Along with seminars, there is a growing list of organizations designed to help TCKs cope in their passport country and abroad. Three of them are TCK World, a Web site (www.expat-repat.org/home.html) offering articles, interviews and news about TCKs, The Nomad Brat Journal (www.nomad-tbj.com) covering issues for military and other TCKs, and the Foreign Service Youth Foundation of the US State Department in Washington, DC.
Greater access to the Internet, CNN, ubiquitous American movies and TV shows, as well as more institutional awareness of the challenges facing TCKs may be easing the transition for many youths.
"I don't know that it is as difficult as it used to be to repatriate back to one's passport culture," says Neigh, but adds that all TCK returns are different.
In Neigh's experience in the late 70s, society wasn't quick to welcome him back to the US. "TCKs can come back to their passport cultures," he says, "and not be accepted because they are not like the mainstream, and the people that offer to be friends at first are often not the most upstanding citizens because they are not mainstream."
Neigh says, "Being a TCK doesn't go away with time.

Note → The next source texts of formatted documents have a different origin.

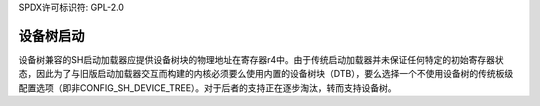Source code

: SPDX许可标识符: GPL-2.0

设备树启动
-----------

设备树兼容的SH启动加载器应提供设备树块的物理地址在寄存器r4中。由于传统启动加载器并未保证任何特定的初始寄存器状态，因此为了与旧版启动加载器交互而构建的内核必须要么使用内置的设备树块（DTB），要么选择一个不使用设备树的传统板级配置选项（即非CONFIG_SH_DEVICE_TREE）。对于后者的支持正在逐步淘汰，转而支持设备树。
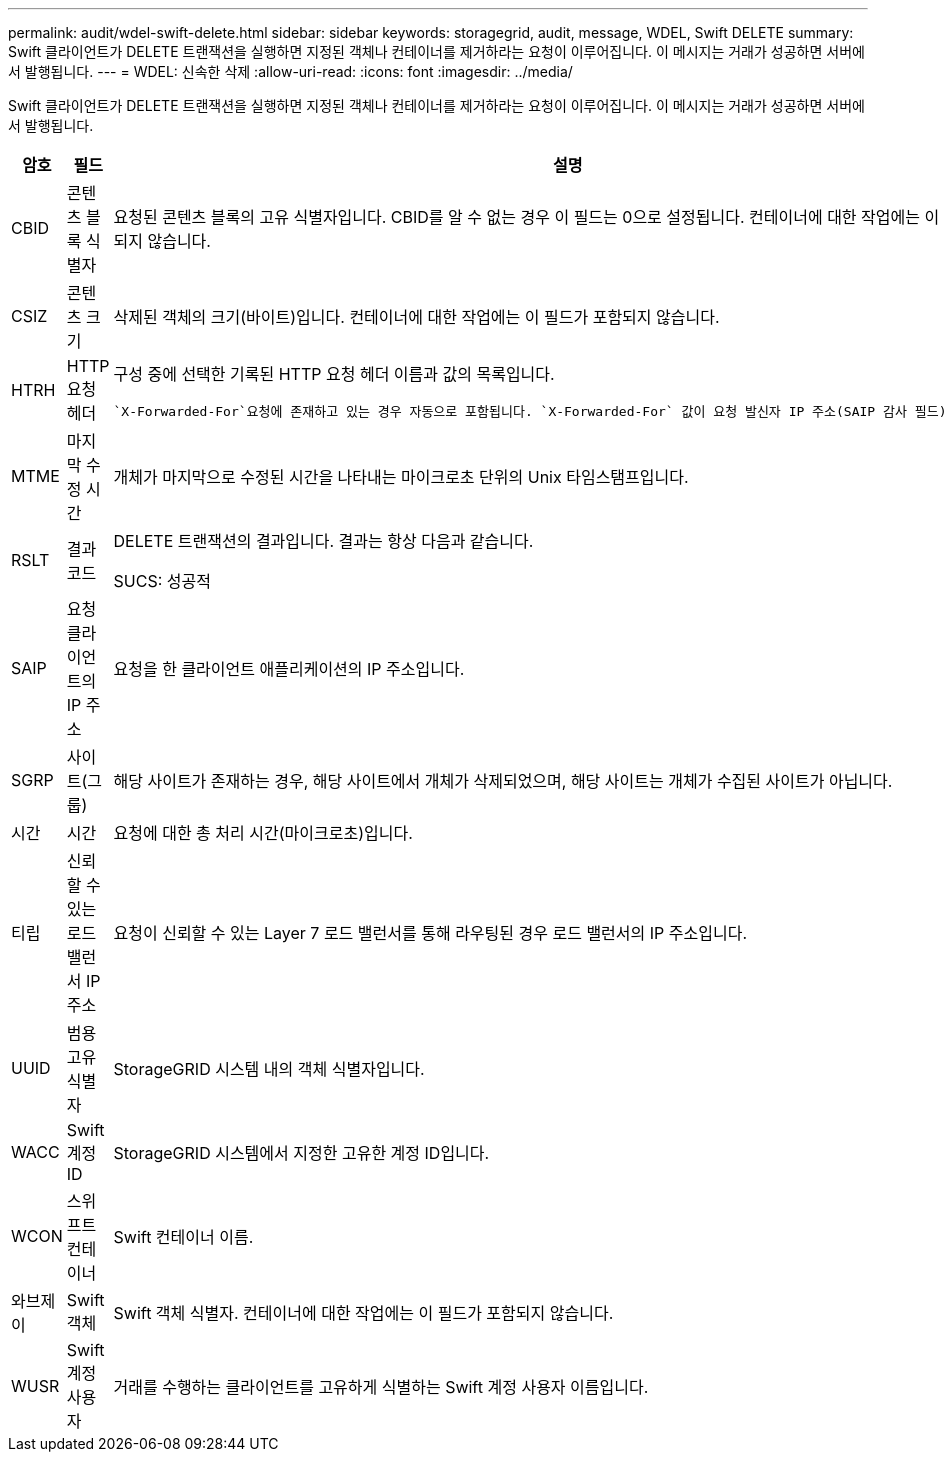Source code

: ---
permalink: audit/wdel-swift-delete.html 
sidebar: sidebar 
keywords: storagegrid, audit, message, WDEL, Swift DELETE 
summary: Swift 클라이언트가 DELETE 트랜잭션을 실행하면 지정된 객체나 컨테이너를 제거하라는 요청이 이루어집니다.  이 메시지는 거래가 성공하면 서버에서 발행됩니다. 
---
= WDEL: 신속한 삭제
:allow-uri-read: 
:icons: font
:imagesdir: ../media/


[role="lead"]
Swift 클라이언트가 DELETE 트랜잭션을 실행하면 지정된 객체나 컨테이너를 제거하라는 요청이 이루어집니다.  이 메시지는 거래가 성공하면 서버에서 발행됩니다.

[cols="1a,1a,4a"]
|===
| 암호 | 필드 | 설명 


 a| 
CBID
 a| 
콘텐츠 블록 식별자
 a| 
요청된 콘텐츠 블록의 고유 식별자입니다.  CBID를 알 수 없는 경우 이 필드는 0으로 설정됩니다.  컨테이너에 대한 작업에는 이 필드가 포함되지 않습니다.



 a| 
CSIZ
 a| 
콘텐츠 크기
 a| 
삭제된 객체의 크기(바이트)입니다.  컨테이너에 대한 작업에는 이 필드가 포함되지 않습니다.



 a| 
HTRH
 a| 
HTTP 요청 헤더
 a| 
구성 중에 선택한 기록된 HTTP 요청 헤더 이름과 값의 목록입니다.

 `X-Forwarded-For`요청에 존재하고 있는 경우 자동으로 포함됩니다. `X-Forwarded-For` 값이 요청 발신자 IP 주소(SAIP 감사 필드)와 다릅니다.



 a| 
MTME
 a| 
마지막 수정 시간
 a| 
개체가 마지막으로 수정된 시간을 나타내는 마이크로초 단위의 Unix 타임스탬프입니다.



 a| 
RSLT
 a| 
결과 코드
 a| 
DELETE 트랜잭션의 결과입니다.  결과는 항상 다음과 같습니다.

SUCS: 성공적



 a| 
SAIP
 a| 
요청 클라이언트의 IP 주소
 a| 
요청을 한 클라이언트 애플리케이션의 IP 주소입니다.



 a| 
SGRP
 a| 
사이트(그룹)
 a| 
해당 사이트가 존재하는 경우, 해당 사이트에서 개체가 삭제되었으며, 해당 사이트는 개체가 수집된 사이트가 아닙니다.



 a| 
시간
 a| 
시간
 a| 
요청에 대한 총 처리 시간(마이크로초)입니다.



 a| 
티립
 a| 
신뢰할 수 있는 로드 밸런서 IP 주소
 a| 
요청이 신뢰할 수 있는 Layer 7 로드 밸런서를 통해 라우팅된 경우 로드 밸런서의 IP 주소입니다.



 a| 
UUID
 a| 
범용 고유 식별자
 a| 
StorageGRID 시스템 내의 객체 식별자입니다.



 a| 
WACC
 a| 
Swift 계정 ID
 a| 
StorageGRID 시스템에서 지정한 고유한 계정 ID입니다.



 a| 
WCON
 a| 
스위프트 컨테이너
 a| 
Swift 컨테이너 이름.



 a| 
와브제이
 a| 
Swift 객체
 a| 
Swift 객체 식별자.  컨테이너에 대한 작업에는 이 필드가 포함되지 않습니다.



 a| 
WUSR
 a| 
Swift 계정 사용자
 a| 
거래를 수행하는 클라이언트를 고유하게 식별하는 Swift 계정 사용자 이름입니다.

|===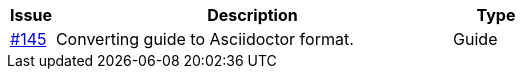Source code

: [cols="1,9,2"]
|===
| Issue | Description | Type

| link:https://github.com/difi/vefa-validator-conf/issues/145[#145]
| Converting guide to Asciidoctor format.
| Guide

|===
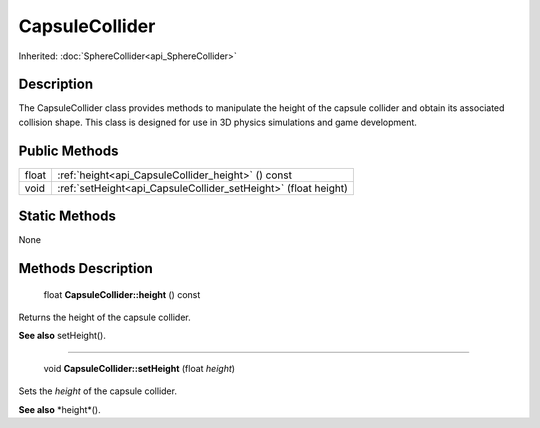 .. _api_CapsuleCollider:

CapsuleCollider
===============

Inherited: :doc:`SphereCollider<api_SphereCollider>`

.. _api_CapsuleCollider_description:

Description
-----------

The CapsuleCollider class provides methods to manipulate the height of the capsule collider and obtain its associated collision shape. This class is designed for use in 3D physics simulations and game development.



.. _api_CapsuleCollider_public:

Public Methods
--------------

+--------+-----------------------------------------------------------------+
|  float | :ref:`height<api_CapsuleCollider_height>` () const              |
+--------+-----------------------------------------------------------------+
|   void | :ref:`setHeight<api_CapsuleCollider_setHeight>` (float  height) |
+--------+-----------------------------------------------------------------+



.. _api_CapsuleCollider_static:

Static Methods
--------------

None

.. _api_CapsuleCollider_methods:

Methods Description
-------------------

.. _api_CapsuleCollider_height:

 float **CapsuleCollider::height** () const

Returns the height of the capsule collider.

**See also** setHeight().

----

.. _api_CapsuleCollider_setHeight:

 void **CapsuleCollider::setHeight** (float  *height*)

Sets the *height* of the capsule collider.

**See also** *height*().


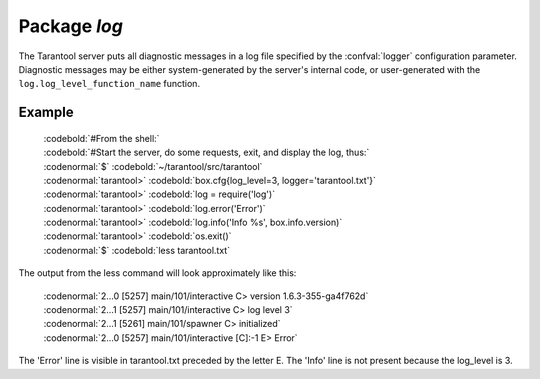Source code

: -------------------------------------------------------------------------------
                                   Package `log`
-------------------------------------------------------------------------------

.. module:: log

The Tarantool server puts all diagnostic messages in a log file specified by
the :confval:`logger` configuration parameter. Diagnostic messages may be either
system-generated by the server's internal code, or user-generated with the
``log.log_level_function_name`` function.

.. function:: error(message)
              warn(message)
              info(message)
              debug(message)

    Output a user-generated message to the :ref:`log file <logger>`, given
    log_level_function_name = ``error`` or ``warn`` or ``info`` or ``debug``.

    :param string message: The actual output will be a line containing the
                           current timestamp, a module name, 'E' or 'W' or
                           'I' or 'D' or 'R' depending on
                           ``log_level_function_name``, and ``message``.
                           Output will not occur if ``log_level_function_name``
                           is for a type greater than :ref:`log_level <logger>`.
                           Messages may contain C-style format specifiers
                           %d or %s, so :samp:`log.error('...%d...%s',{x},{y})`
                           will work if x is a number and y is a string.
    :return: nil

.. function:: logger_pid()

.. function:: rotate()

=================================================
                     Example
=================================================

    | :codebold:`#From the shell:`
    | :codebold:`#Start the server, do some requests, exit, and display the log, thus:`
    | :codenormal:`$` :codebold:`~/tarantool/src/tarantool`
    | :codenormal:`tarantool>` :codebold:`box.cfg{log_level=3, logger='tarantool.txt'}`
    | :codenormal:`tarantool>` :codebold:`log = require('log')`
    | :codenormal:`tarantool>` :codebold:`log.error('Error')`
    | :codenormal:`tarantool>` :codebold:`log.info('Info %s', box.info.version)`
    | :codenormal:`tarantool>` :codebold:`os.exit()`
    | :codenormal:`$` :codebold:`less tarantool.txt`

The output from the less command will look approximately like this:

    | :codenormal:`2...0 [5257] main/101/interactive C> version 1.6.3-355-ga4f762d`
    | :codenormal:`2...1 [5257] main/101/interactive C> log level 3`
    | :codenormal:`2...1 [5261] main/101/spawner C> initialized`
    | :codenormal:`2...0 [5257] main/101/interactive [C]:-1 E> Error`

The 'Error' line is visible in tarantool.txt preceded by the letter E.
The 'Info' line is not present because the log_level is 3.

For my parents, being a missionary abroad was their job. But being a TCK is who I am. I look like an American, but I don't feel completely American."
For Mrs. Ulsh, now living in Lawrenceville, Ga., home is not a geographic location. "I live in two worlds," she says.
"I live comfortably here because I made it a point to learn about American history as well as talking with my neighbors. But as soon as I am around other TCKs, I feel like I am back home."